** DIRECTIONS **
Take from the entries below the stretch from the line with "question than relevance." through the line with "cookie to save your choice. Before you make", and return it exactly, leaving the pictures out.
*** Opening of THE RECORDS ***
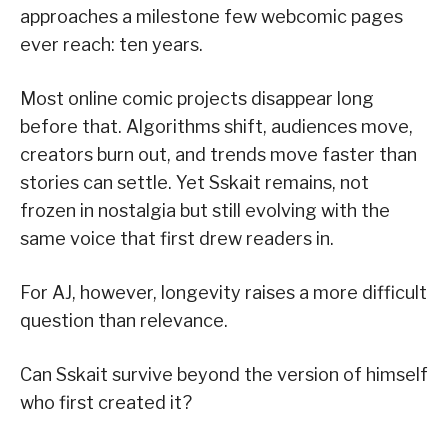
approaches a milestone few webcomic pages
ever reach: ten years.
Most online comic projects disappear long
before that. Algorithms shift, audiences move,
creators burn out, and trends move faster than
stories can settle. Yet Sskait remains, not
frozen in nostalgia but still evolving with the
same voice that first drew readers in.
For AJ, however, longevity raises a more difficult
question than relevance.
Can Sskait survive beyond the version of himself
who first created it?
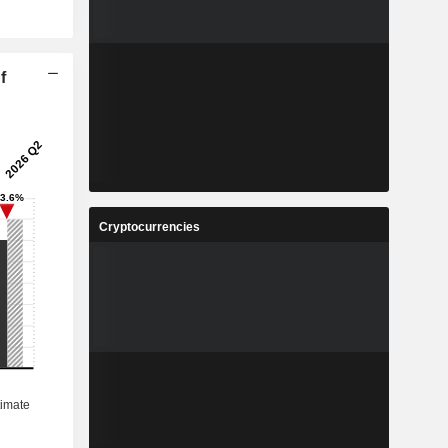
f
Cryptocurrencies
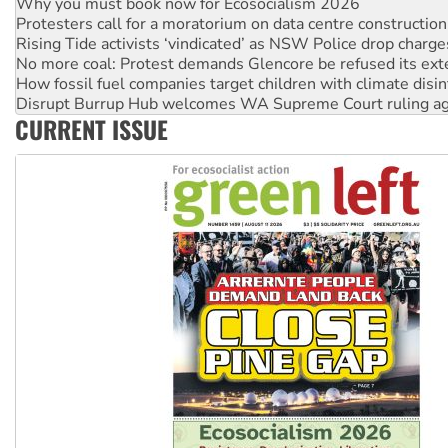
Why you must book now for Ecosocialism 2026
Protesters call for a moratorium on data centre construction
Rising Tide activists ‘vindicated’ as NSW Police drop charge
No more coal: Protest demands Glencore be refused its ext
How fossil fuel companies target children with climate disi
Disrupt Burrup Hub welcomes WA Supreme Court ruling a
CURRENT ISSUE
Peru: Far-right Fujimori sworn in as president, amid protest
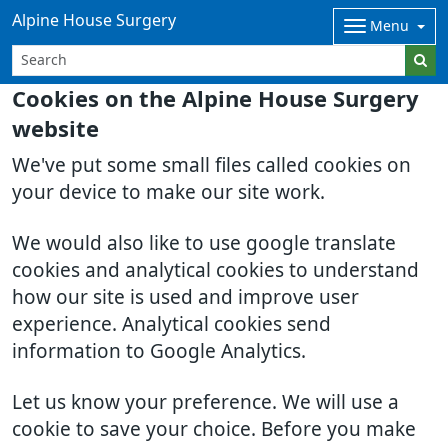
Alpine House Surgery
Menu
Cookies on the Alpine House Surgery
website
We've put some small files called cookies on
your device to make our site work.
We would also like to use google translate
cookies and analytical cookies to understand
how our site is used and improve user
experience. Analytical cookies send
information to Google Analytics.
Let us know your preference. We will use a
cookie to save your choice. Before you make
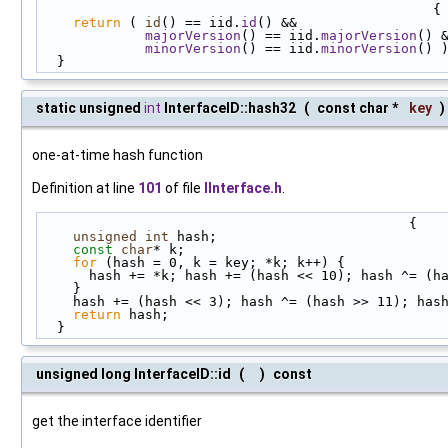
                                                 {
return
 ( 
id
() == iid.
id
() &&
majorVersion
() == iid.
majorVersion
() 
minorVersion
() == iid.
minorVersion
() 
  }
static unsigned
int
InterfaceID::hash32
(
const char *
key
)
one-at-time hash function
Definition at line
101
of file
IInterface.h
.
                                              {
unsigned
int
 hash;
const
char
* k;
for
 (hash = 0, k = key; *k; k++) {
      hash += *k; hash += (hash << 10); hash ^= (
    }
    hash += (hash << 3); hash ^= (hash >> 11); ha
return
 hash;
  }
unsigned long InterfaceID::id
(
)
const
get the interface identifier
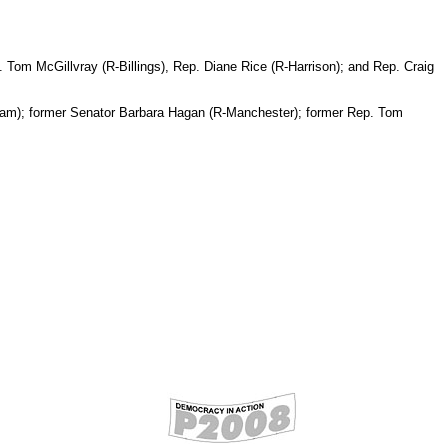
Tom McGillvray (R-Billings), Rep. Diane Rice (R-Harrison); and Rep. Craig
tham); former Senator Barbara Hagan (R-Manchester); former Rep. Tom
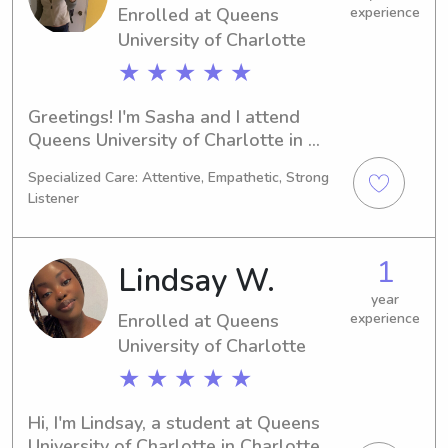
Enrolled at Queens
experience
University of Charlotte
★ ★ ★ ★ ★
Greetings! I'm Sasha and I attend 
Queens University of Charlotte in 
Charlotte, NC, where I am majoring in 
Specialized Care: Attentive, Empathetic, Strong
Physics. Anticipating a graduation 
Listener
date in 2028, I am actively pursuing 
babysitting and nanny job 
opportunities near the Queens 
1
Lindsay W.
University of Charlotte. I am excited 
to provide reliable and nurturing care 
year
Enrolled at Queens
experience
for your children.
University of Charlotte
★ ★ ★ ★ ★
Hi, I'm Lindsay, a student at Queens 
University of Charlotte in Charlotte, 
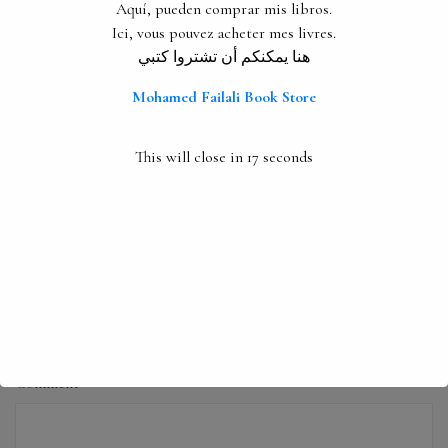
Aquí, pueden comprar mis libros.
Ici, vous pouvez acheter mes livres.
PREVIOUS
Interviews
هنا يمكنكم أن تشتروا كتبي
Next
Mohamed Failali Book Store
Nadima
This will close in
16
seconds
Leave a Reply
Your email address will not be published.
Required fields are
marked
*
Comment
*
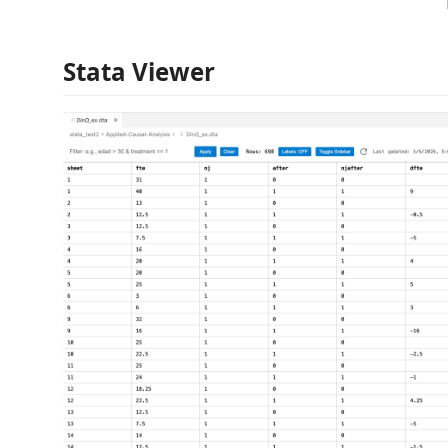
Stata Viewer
*** Close of THE RECORDS ***
** ANSWER SECTION **
question than relevance.
Can Sskait survive beyond the version of himself
who first created it?
f
Cryptocurrencies
Why you must book now for Ecosocialism 2026
Protesters call for a moratorium on data centre construction
Rising Tide activists ‘vindicated’ as NSW Police drop charge
No more coal: Protest demands Glencore be refused its ext
How fossil fuel companies target children with climate disi
Disrupt Burrup Hub welcomes WA Supreme Court ruling a
CURRENT ISSUE
Peru: Far-right Fujimori sworn in as president, amid protest
Alpine House Surgery
Menu
Cookies on the Alpine House Surgery
website
We've put some small files called cookies on
your device to make our site work.
We would also like to use google translate
cookies and analytical cookies to understand
how our site is used and improve user
experience. Analytical cookies send
information to Google Analytics.
Let us know your preference. We will use a
cookie to save your choice. Before you make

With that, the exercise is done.